Bases: MultiHorizonMetric

Tweedie loss.

Tweedie regression with log-link. It might be useful, e.g., for modeling total loss in insurance, or for any target that might be tweedie-distributed.

The loss will take the exponential of the network output before it is returned as prediction. Target normalizer should therefore have no “reverse” transformation, e.g. for the TimeSeriesDataSet initialization, one could use:

from pytorch_forecasting import TimeSeriesDataSet, EncoderNormalizer

dataset = TimeSeriesDataSet(
    target_normalizer=EncoderNormalizer(transformation=dict(forward=torch.log1p))
)

Note that in this example, the data is log1p-transformed before normalized but not re-transformed. The TweedieLoss applies this “exp”-re-transformation on the network output after it has been de-normalized. The result is the model prediction.

Parameters:

p (float, optional) – tweedie variance power which is greater equal 1.0 and smaller 2.0. Close to 2 shifts to Gamma distribution and close to 1 shifts to Poisson distribution. Defaults to 1.5.
reduction (str, optional) – How to reduce the loss. Defaults to “mean”.

Methods

`loss`(y_pred, y_true)	Calculate loss without reduction.
`to_prediction`(out)	Convert network prediction into a point prediction.

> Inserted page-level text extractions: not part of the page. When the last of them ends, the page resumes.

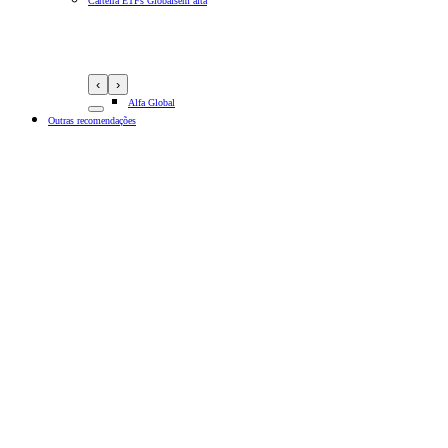
Carteira ETFs Globais
em alta
‹
›
Alfa Global
Outras recomendações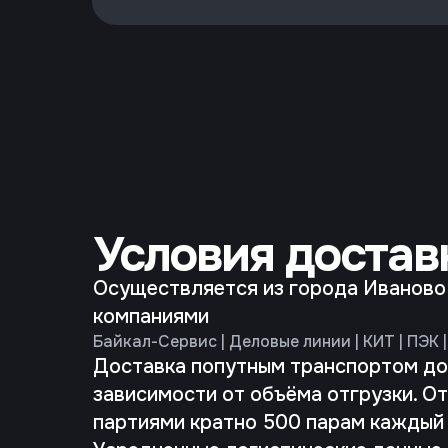
Условия достав
Осуществляется из города Иваново
компаниями
Байкал-Сервис | Деловые линии | КИТ | ПЭК
Доставка попутным транспортом до
зависимости от объёма отгрузки. О
партиями кратно 500 парам каждый 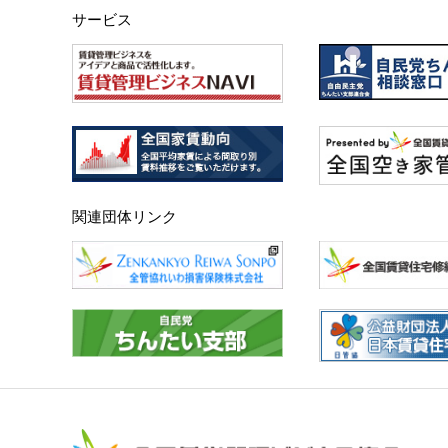
サービス
関連団体リンク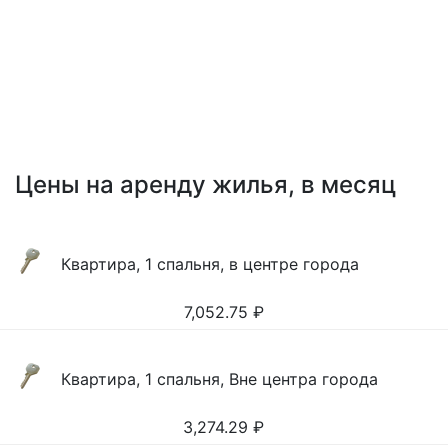
Цены на аренду жилья, в месяц
Квартира, 1 спальня, в центре города
7,052.75
₽
Квартира, 1 спальня, Вне центра города
3,274.29
₽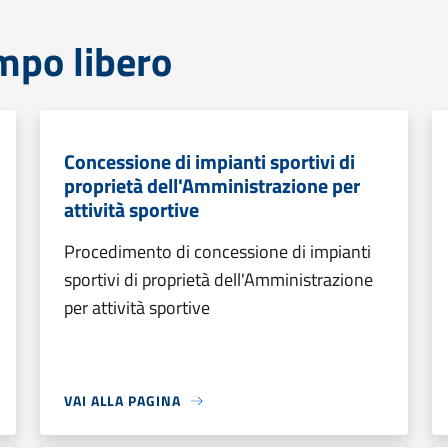
mpo libero
Concessione di impianti sportivi di
proprietà dell'Amministrazione per
attività sportive
Procedimento di concessione di impianti
sportivi di proprietà dell'Amministrazione
per attività sportive
VAI ALLA PAGINA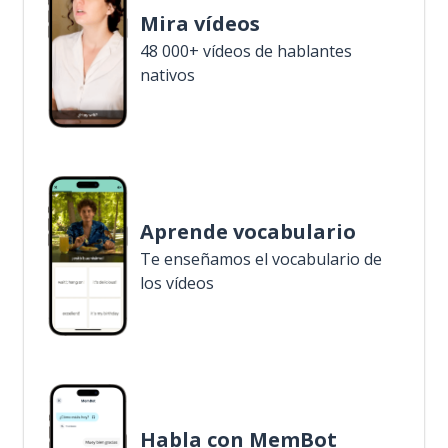
Mira vídeos
48 000+ vídeos de hablantes
nativos
Aprende vocabulario
Te enseñamos el vocabulario de
los vídeos
Habla con MemBot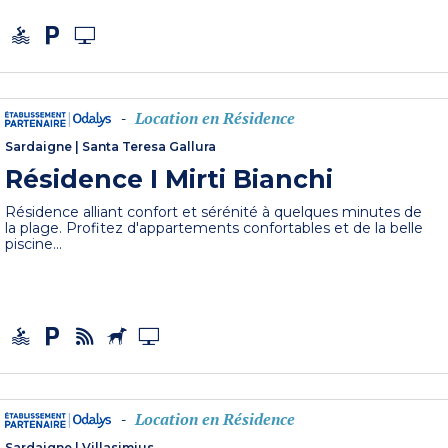
Location en Résidence
-
Sardaigne
|
Santa Teresa Gallura
Résidence I Mirti Bianchi
Résidence alliant confort et sérénité à quelques minutes de
la plage. Profitez d'appartements confortables et de la belle
piscine...
Location en Résidence
-
Sardaigne
|
Villasimius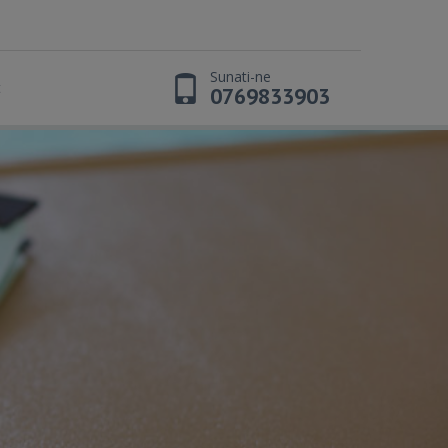
Sunati-ne
t
0769833903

loss(y_pred, y_true)[source]#

Calculate loss without reduction. Override in derived classes

Parameters:

y_pred – network output
y_actual – actual values

Returns:

loss/metric as a single number for backpropagation

Return type:

torch.Tensor

to_prediction(out: Dict[str, Tensor])[source]#

Convert network prediction into a point prediction.

Parameters:: y_pred – prediction output of network
Returns:: point prediction
Return type:: torch.Tensor